For his part, Lutz also sees a role for the technology, if maybe a limited one.

“Complex lesions and bifurcations, I think it’s very hard to work with these devices,” said Lutz. “The biggest advantage, for example, may be lesions in young patients and very long lesions. Before, caging a whole right coronary artery with metal in a 30- or 40-year-old patient, using this device would be much better for a very long life span.”

Right now, investigators are currently enrolling up to 1,500 patients in the Fantom European postmarketing trial, and 1- and 2-year results are expected in 2022 and beyond.

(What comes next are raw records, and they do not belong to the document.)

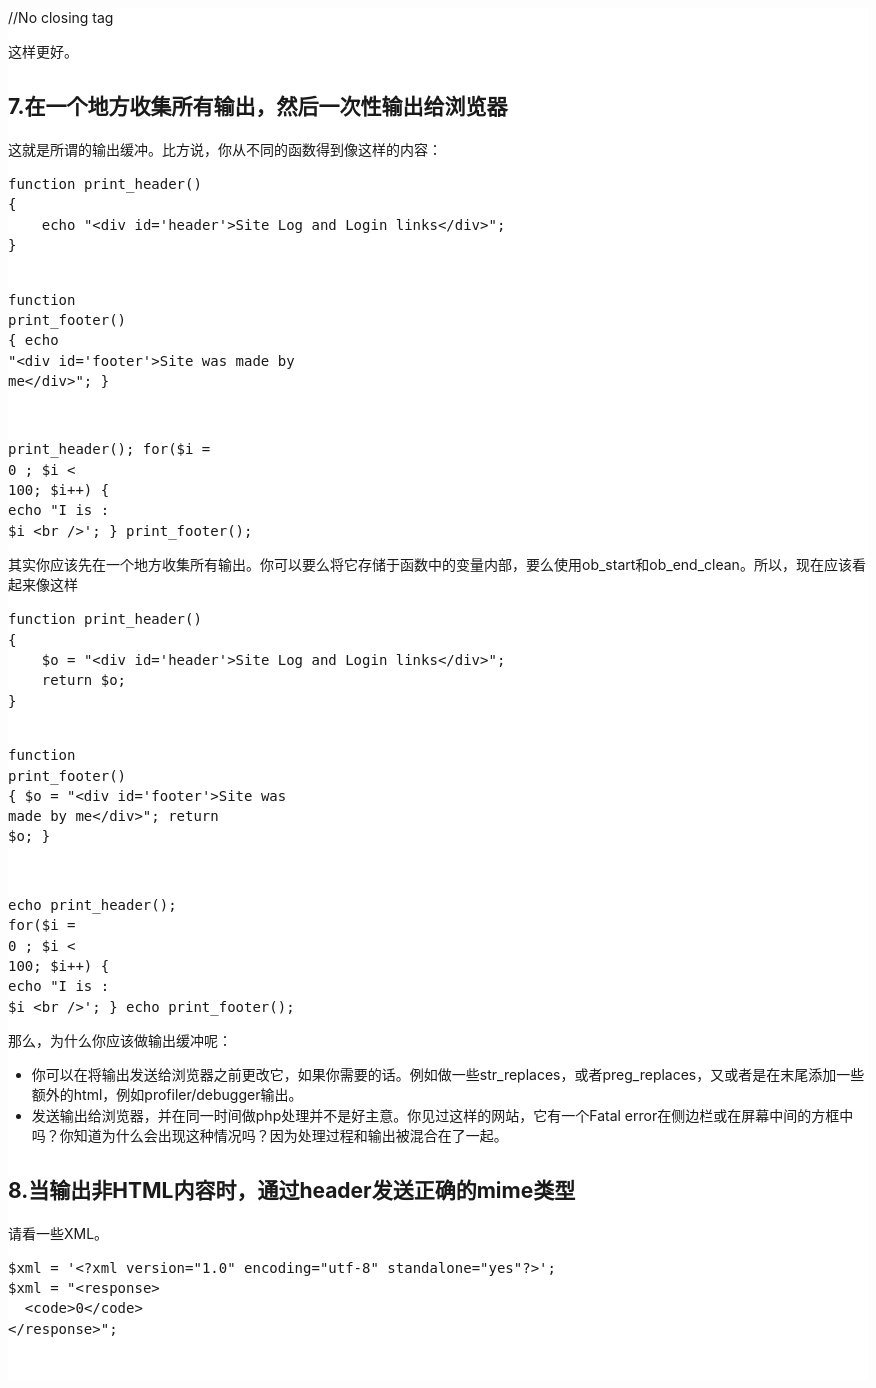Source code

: <span class="hljs-comment">//No closing tag</span></pre>
<p>这样更好。</p>
<h2>7.在一个地方收集所有输出，然后一次性输出给浏览器</h2>
<p>这就是所谓的输出缓冲。比方说，你从不同的函数得到像这样的内容：</p>
<pre class="hljs php"><span class="hljs-function"><span class="hljs-keyword">function</span> <span class="hljs-title">print_header</span><span class="hljs-params">()</span>
</span>{
    <span class="hljs-keyword">echo</span> <span class="hljs-string">"&lt;div id='header'&gt;Site Log and Login links&lt;/div&gt;"</span>;
}

<span class="hljs-function"><span class="hljs-keyword">function</span> <span class="hljs-title">print_footer</span><span class="hljs-params">()</span>
</span>{
    <span class="hljs-keyword">echo</span> <span class="hljs-string">"&lt;div id='footer'&gt;Site was made by me&lt;/div&gt;"</span>;
}

print_header();
<span class="hljs-keyword">for</span>($i = <span class="hljs-number">0</span> ; $i &lt; <span class="hljs-number">100</span>; $i++)
{
    <span class="hljs-keyword">echo</span> <span class="hljs-string">"I is : $i &lt;br /&gt;';
}
print_footer();</span></pre>
<p>其实你应该先在一个地方收集所有输出。你可以要么将它存储于函数中的变量内部，要么使用ob_start和ob_end_clean。所以，现在应该看起来像这样</p>
<pre class="hljs php"><span class="hljs-function"><span class="hljs-keyword">function</span> <span class="hljs-title">print_header</span><span class="hljs-params">()</span>
</span>{
    $o = <span class="hljs-string">"&lt;div id='header'&gt;Site Log and Login links&lt;/div&gt;"</span>;
    <span class="hljs-keyword">return</span> $o;
}

<span class="hljs-function"><span class="hljs-keyword">function</span> <span class="hljs-title">print_footer</span><span class="hljs-params">()</span>
</span>{
    $o = <span class="hljs-string">"&lt;div id='footer'&gt;Site was made by me&lt;/div&gt;"</span>;
    <span class="hljs-keyword">return</span> $o;
}

<span class="hljs-keyword">echo</span> print_header();
<span class="hljs-keyword">for</span>($i = <span class="hljs-number">0</span> ; $i &lt; <span class="hljs-number">100</span>; $i++)
{
    <span class="hljs-keyword">echo</span> <span class="hljs-string">"I is : $i &lt;br /&gt;';
}
echo print_footer();</span></pre>
<p>那么，为什么你应该做输出缓冲呢：</p>
<ul>
<li>你可以在将输出发送给浏览器之前更改它，如果你需要的话。例如做一些str_replaces，或者preg_replaces，又或者是在末尾添加一些额外的html，例如profiler/debugger输出。</li>
<li>发送输出给浏览器，并在同一时间做php处理并不是好主意。你见过这样的网站，它有一个Fatal error在侧边栏或在屏幕中间的方框中吗？你知道为什么会出现这种情况吗？因为处理过程和输出被混合在了一起。</li>
</ul>
<h2>8.当输出非HTML内容时，通过header发送正确的mime类型</h2>
<p>请看一些XML。</p>
<pre class="hljs xml">$xml = '<span class="php"><span class="hljs-meta">&lt;?</span>xml version=<span class="hljs-string">"1.0"</span> encoding=<span class="hljs-string">"utf-8"</span> standalone=<span class="hljs-string">"yes"</span><span class="hljs-meta">?&gt;</span></span>';
$xml = "<span class="hljs-tag">&lt;<span class="hljs-name">response</span>&gt;</span>
  <span class="hljs-tag">&lt;<span class="hljs-name">code</span>&gt;</span>0<span class="hljs-tag">&lt;/<span class="hljs-name">code</span>&gt;</span>
<span class="hljs-tag">&lt;/<span class="hljs-name">response</span>&gt;</span>";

The third-generation Fantom Encore BVS, a device with struts even thinner than the one used in FANTOM II, has already received CE Mark approval in Europe. Depending on the size of scaffold, the struts range in thickness from 95 to 115 µm. In contrast, the first-generation Absorb bioresorbable scaffold had a strut thickness of 157 µm, while Magmaris (Biotronik), which also has CE Mark approval, has struts 166 µm thick. Lutz said the Fantom Encore has the same radial strength as the earlier device.